The Genevan churches and the Western Church
In: Balserak , J 2021 , The Genevan churches and the Western Church . in Brill's Companion to the Reformation in Geneva . Brill's Companions to the Christian Tradition, vol 96 , Brill Academic Publishers , pp. 140-162 . https://doi.org/10.1163/9789004404397_008
The development of the doctrine of the church in the west is, unsurprisingly, profoundly indebted to Augustine. But that is not to say that thinking on it was completed in 430. Rather the Middle Ages witnessed considerable alteration, renewal, and change in regards to ecclesiology. This was particularly apparent during the late Middle Ages when the subject moved from the domain of the canon lawyers to that of theologians (So, for instance, although Thomas Aquinas' Summa Theologicae contains no material on the doctrine of the church, Jan Hus would write a sizeable tome dedicated to the locus just 200 years later). Deeply influenced by things like the Avignon papacy, the Renaissance, the blossoming of apocalyptic thought, and the arrival in Europe of the 'Turks,' theological reflection on the nature of the church occupied a prominent place in the labours of Protestant Reformers eager to attack the Roman Catholic church as the Anti-Christ and synagogue of Satan. These early and enthusiastic attacks invariably met with serious intellectual engagement from seasoned Catholic polemicists forcing later evangelicals like Guillaume Farel, John Calvin, and Theodore Beza to reframe and reassert their positions for a new generation of Europeans following the death of Ulrich Zwingli, Johannes Oecolampadius, and in the waning years of other important thinkers such as Wolfgang Capito and of course Martin Luther.
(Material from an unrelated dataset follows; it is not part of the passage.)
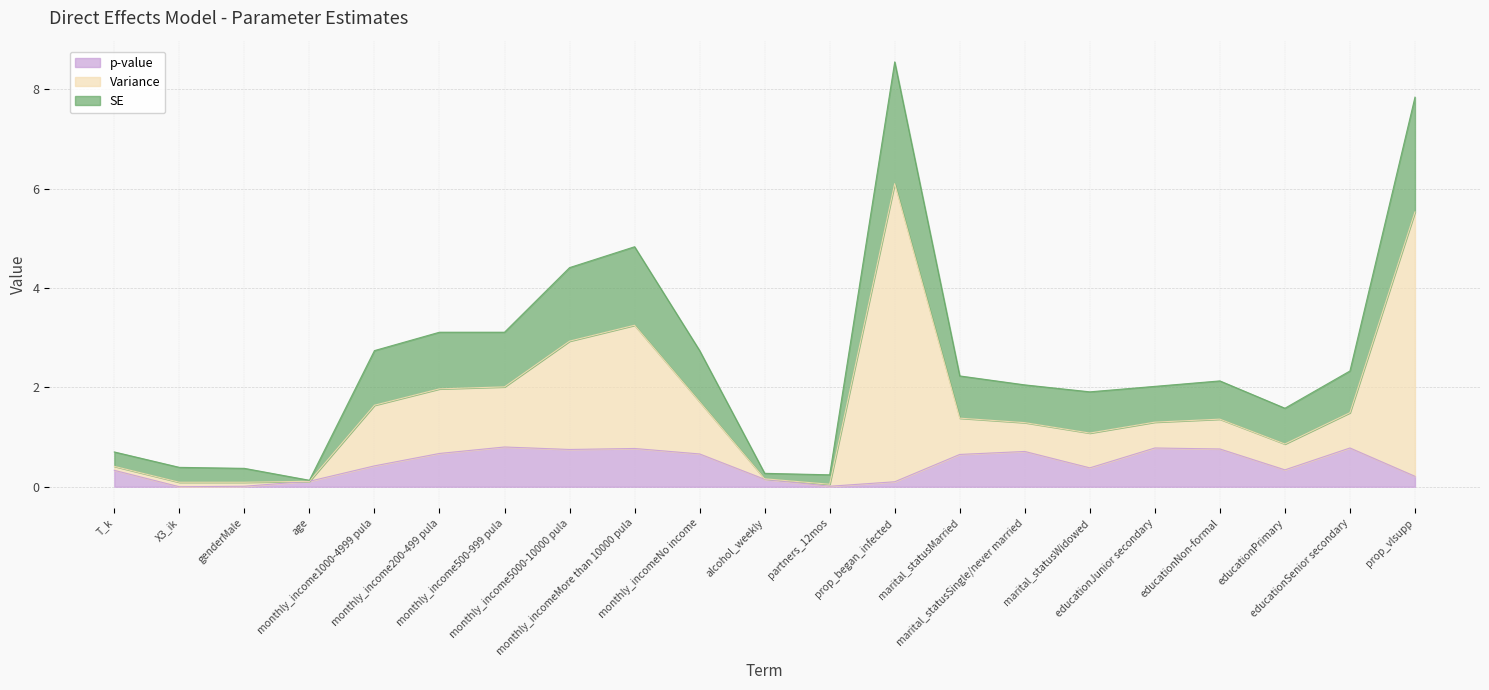

What is the difference between the maximum and second lowest values in the Variance series?

6.0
All of this was, in the case of Geneva, taking place within a city which, though important in its own right, was nonetheless negotiating its position within the wider world. Berne influenced it significantly and it enjoyed good relations with Swiss cities like Zurich. Yet much of Geneva's attention faced westward towards France from which not only all of its important ministers but also a sizeable amount of its population came, fleeing persecution from the French (Catholic) government. Accordingly, not only Geneva's theological reflections but also its social and political musings on the church were being inspired and constrained by a Gallican influence. This chapter will attempt to set out the thought on the church which these influences produced.